Dataset entries
########
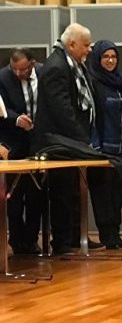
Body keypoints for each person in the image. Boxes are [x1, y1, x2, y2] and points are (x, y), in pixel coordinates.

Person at [33, 23, 103, 254]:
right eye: (86, 45)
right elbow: (62, 109)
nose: (90, 49)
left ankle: (76, 236)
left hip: (71, 139)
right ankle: (62, 242)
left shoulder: (74, 63)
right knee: (62, 193)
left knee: (74, 190)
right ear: (71, 44)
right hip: (59, 141)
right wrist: (81, 139)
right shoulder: (56, 66)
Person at [87, 40, 122, 249]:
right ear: (97, 59)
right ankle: (106, 234)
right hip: (103, 150)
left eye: (113, 57)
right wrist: (95, 145)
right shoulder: (92, 83)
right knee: (102, 195)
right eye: (105, 57)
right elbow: (91, 118)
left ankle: (115, 233)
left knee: (119, 193)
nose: (110, 61)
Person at [0, 48, 43, 254]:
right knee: (14, 197)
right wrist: (16, 119)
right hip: (13, 143)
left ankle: (32, 239)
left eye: (23, 69)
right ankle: (16, 240)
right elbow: (1, 108)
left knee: (36, 195)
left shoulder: (44, 73)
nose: (18, 73)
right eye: (14, 69)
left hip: (38, 144)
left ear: (32, 64)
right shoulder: (3, 77)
########
ASSIGNED TASK - Only a verbatim transcription of the lines from the one containing "left hip: (71, 139)" through the last line of the records counts as the answer.

TASK RESULT -
left hip: (71, 139)
right ankle: (62, 242)
left shoulder: (74, 63)
right knee: (62, 193)
left knee: (74, 190)
right ear: (71, 44)
right hip: (59, 141)
right wrist: (81, 139)
right shoulder: (56, 66)
Person at [87, 40, 122, 249]:
right ear: (97, 59)
right ankle: (106, 234)
right hip: (103, 150)
left eye: (113, 57)
right wrist: (95, 145)
right shoulder: (92, 83)
right knee: (102, 195)
right eye: (105, 57)
right elbow: (91, 118)
left ankle: (115, 233)
left knee: (119, 193)
nose: (110, 61)
Person at [0, 48, 43, 254]:
right knee: (14, 197)
right wrist: (16, 119)
right hip: (13, 143)
left ankle: (32, 239)
left eye: (23, 69)
right ankle: (16, 240)
right elbow: (1, 108)
left knee: (36, 195)
left shoulder: (44, 73)
nose: (18, 73)
right eye: (14, 69)
left hip: (38, 144)
left ear: (32, 64)
right shoulder: (3, 77)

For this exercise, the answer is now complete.